Als herausragende Athletin des deutschen Teams setzte Weitspringerin Mihambo am letzten WM-Abend einen goldenen Schlusspunkt. Als Weltjahresbeste war sie die Topfavoritin. Und auch sie selbst hatte sich den Sieg ganz klar zum Ziel gesetzt. Was auch sonst nach einer derart dominanten Saison mit Siebenmeter-Sprüngen in Serie? So viel Druck kann schnell zu einer unüberwindbaren Hürde werden, doch die 25-Jährige von der LG Kurpfalz hüpfte im dritten Versuch mal eben auf 7,30 Meter. Das bedeutete: Gold. Persönliche Bestleistung. Und einen WM-Rekord, denn sie hatte 38 Zentimeter Vorsprung auf die zweitplatzierte Ukrainerin Maryna Bech-Romantschuk. Einen derartigen Unterschied zwischen Weitsprung-Gold und -Silber gab es noch nie in der WM-Geschichte.

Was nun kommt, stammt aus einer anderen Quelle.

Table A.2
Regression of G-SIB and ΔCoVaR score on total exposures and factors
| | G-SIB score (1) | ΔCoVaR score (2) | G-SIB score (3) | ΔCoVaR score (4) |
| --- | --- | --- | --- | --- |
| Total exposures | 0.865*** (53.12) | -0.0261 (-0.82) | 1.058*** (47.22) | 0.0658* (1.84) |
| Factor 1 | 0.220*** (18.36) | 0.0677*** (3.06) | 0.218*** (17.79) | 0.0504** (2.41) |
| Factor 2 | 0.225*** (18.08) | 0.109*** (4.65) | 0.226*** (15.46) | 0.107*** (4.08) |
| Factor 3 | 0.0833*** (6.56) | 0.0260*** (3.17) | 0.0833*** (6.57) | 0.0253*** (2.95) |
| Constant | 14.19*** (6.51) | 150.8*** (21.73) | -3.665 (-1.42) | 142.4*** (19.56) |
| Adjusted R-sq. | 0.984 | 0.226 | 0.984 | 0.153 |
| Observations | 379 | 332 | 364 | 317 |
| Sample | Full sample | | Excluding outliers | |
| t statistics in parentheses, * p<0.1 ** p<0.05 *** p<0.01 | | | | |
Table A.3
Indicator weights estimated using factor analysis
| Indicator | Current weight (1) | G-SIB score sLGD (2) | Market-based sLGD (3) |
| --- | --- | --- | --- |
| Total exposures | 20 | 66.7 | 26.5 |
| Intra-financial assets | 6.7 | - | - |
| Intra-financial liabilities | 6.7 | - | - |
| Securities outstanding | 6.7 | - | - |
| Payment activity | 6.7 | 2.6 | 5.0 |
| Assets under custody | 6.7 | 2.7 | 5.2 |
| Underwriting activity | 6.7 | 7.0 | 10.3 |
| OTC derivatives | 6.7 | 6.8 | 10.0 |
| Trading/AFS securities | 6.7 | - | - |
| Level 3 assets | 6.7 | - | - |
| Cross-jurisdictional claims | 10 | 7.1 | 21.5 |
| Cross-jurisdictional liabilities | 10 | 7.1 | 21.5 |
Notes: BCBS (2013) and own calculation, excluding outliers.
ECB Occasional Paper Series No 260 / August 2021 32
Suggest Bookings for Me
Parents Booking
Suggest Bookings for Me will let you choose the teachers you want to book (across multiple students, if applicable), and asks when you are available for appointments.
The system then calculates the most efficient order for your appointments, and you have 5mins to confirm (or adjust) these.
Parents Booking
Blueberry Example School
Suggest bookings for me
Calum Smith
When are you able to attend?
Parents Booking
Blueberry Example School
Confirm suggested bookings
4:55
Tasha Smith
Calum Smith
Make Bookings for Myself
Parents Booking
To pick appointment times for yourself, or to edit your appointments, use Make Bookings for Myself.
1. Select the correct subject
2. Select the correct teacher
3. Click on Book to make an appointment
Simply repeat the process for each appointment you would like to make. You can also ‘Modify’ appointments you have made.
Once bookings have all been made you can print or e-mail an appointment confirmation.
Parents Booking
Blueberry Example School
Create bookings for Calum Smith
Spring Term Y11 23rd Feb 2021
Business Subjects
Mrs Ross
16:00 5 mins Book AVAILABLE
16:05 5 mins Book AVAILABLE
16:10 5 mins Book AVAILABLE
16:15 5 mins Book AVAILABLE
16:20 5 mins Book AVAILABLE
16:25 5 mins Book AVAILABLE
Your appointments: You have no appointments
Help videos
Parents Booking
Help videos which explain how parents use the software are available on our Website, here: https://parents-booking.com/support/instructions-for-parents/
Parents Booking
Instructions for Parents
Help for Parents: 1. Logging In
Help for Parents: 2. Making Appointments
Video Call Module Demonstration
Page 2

IAAF-Ranking basiert alleine auf sportlichen Leistungen

Mihambos Leistung diente dem Leichtathletik-Weltverband IAAF dann auch als einer der Beweise für die Qualität der Veranstaltung in Doha. Schon kurz nach Ende der Titelkämpfe verschickte der Verband eine Mitteilung, in der ausführlich erklärt wird, warum diese WM "die beste aller Zeiten" gewesen sei. "Gemessen an der Qualität", so wird IAAF-Präsident Sebastian Coe zitiert. Unmenschliche Hitze für Marathonläufer und Geher, wenige Zuschauer im Stadion, maue Stimmung, Korruption bei der WM-Vergabe - die Dinge, die weltweit von dieser ersten Leichtathletik-WM in einem arabischen Land in Erinnerung bleiben werden, klammert die IAAF bei ihrer Betrachtung gänzlich aus. Ihr Ranking basiert allein auf den Leistungen der Athleten. Und danach liegt Doha vor London 2017 und Sevilla 1999.

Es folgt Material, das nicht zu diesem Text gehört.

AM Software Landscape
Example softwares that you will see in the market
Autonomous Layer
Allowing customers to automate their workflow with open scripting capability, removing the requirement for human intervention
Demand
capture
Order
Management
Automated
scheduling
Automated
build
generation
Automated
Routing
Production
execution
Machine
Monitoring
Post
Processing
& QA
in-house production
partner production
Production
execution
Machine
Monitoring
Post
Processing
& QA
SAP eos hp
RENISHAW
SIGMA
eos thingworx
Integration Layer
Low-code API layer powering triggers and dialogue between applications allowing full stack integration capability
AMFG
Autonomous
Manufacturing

"Die Athleten der Welt haben die beste Show in der Geschichte der Leichtathletik-Weltmeisterschaften gezeigt, gemessen am Wettkampf-Leistungs-Ranking, das als objektives Maß für die Qualität einer internationalen Meisterschaft genutzt wird", sagte Coe. Als beste Leistung der Frauen führt die IAAF Mihambos 7,30-Meter-Satz auf. Als beste Leistungen der Männer die drei 22,90er-Weiten im irren Kugelstoß-Finale mit Joe Kovacs, Tom Walsh und Ryan Crouser.

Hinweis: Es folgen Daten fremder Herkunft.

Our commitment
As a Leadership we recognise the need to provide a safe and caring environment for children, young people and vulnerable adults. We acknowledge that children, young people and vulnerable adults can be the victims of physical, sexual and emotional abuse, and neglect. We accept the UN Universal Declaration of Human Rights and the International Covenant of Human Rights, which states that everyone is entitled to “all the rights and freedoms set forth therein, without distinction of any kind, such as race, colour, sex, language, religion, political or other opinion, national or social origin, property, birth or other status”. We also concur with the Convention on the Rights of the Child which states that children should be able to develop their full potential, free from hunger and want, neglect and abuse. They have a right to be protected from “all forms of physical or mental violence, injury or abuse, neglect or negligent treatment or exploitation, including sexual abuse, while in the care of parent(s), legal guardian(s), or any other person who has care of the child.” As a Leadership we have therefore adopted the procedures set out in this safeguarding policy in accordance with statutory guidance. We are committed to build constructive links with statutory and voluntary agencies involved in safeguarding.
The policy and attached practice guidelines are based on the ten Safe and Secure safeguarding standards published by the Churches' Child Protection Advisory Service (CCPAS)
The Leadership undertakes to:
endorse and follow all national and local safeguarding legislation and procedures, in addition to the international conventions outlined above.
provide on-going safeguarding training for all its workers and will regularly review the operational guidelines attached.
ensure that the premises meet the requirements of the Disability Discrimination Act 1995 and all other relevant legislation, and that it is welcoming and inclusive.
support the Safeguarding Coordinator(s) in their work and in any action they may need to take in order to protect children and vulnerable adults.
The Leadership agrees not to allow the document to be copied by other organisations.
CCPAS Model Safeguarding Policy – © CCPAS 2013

Reines Leistungsdenken nicht mehr zeitgemäß

So kann man das natürlich sehen. Doch dieses reine Leistungsdenken ist eigentlich längst nicht mehr zeitgemäß. Es geht nicht mehr nur um höher, weiter, schneller. Das verbietet die Doping-Problematik ebenso wie ein modernes Sportverständnis. Es geht darum, die Menschen mitzureißen und zu begeistern. Und dafür bedarf es mehr als herausragender Leistungen und bombastischer Light-Shows. Der Leichtathletik-WM in Doha hat Herz und Seele gefehlt. Und das sind entscheidende Faktoren, die nicht mit Stoppuhr oder Maßband zu erfassen sind.